* **Your goal**
Go over the data below line by line, and state how many lines contain the string "what". Give the number only.

* **Data for this exercise**
-- Opening Marker --
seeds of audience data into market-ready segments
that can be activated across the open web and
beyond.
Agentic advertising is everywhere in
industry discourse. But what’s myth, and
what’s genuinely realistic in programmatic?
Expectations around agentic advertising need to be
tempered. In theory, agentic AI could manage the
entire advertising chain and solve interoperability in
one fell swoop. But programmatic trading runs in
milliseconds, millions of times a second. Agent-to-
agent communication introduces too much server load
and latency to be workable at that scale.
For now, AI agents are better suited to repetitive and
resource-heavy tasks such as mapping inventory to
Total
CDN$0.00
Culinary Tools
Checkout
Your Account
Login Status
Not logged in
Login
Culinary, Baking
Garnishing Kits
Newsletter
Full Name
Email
-- Closing Marker --
-- Opening Marker --
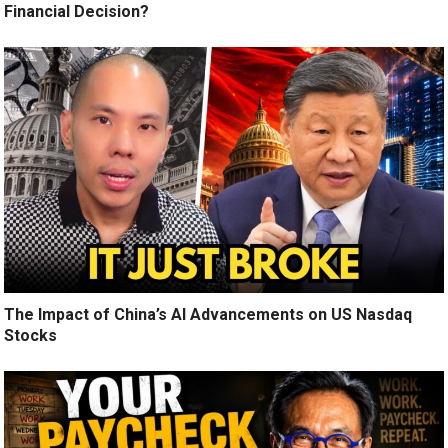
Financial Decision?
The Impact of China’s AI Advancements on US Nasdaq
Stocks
-- Closing Marker --
-- Opening Marker --
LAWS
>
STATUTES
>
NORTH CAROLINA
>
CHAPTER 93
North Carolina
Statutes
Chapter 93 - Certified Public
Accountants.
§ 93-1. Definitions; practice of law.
-- Closing Marker --
* **Answer box**
2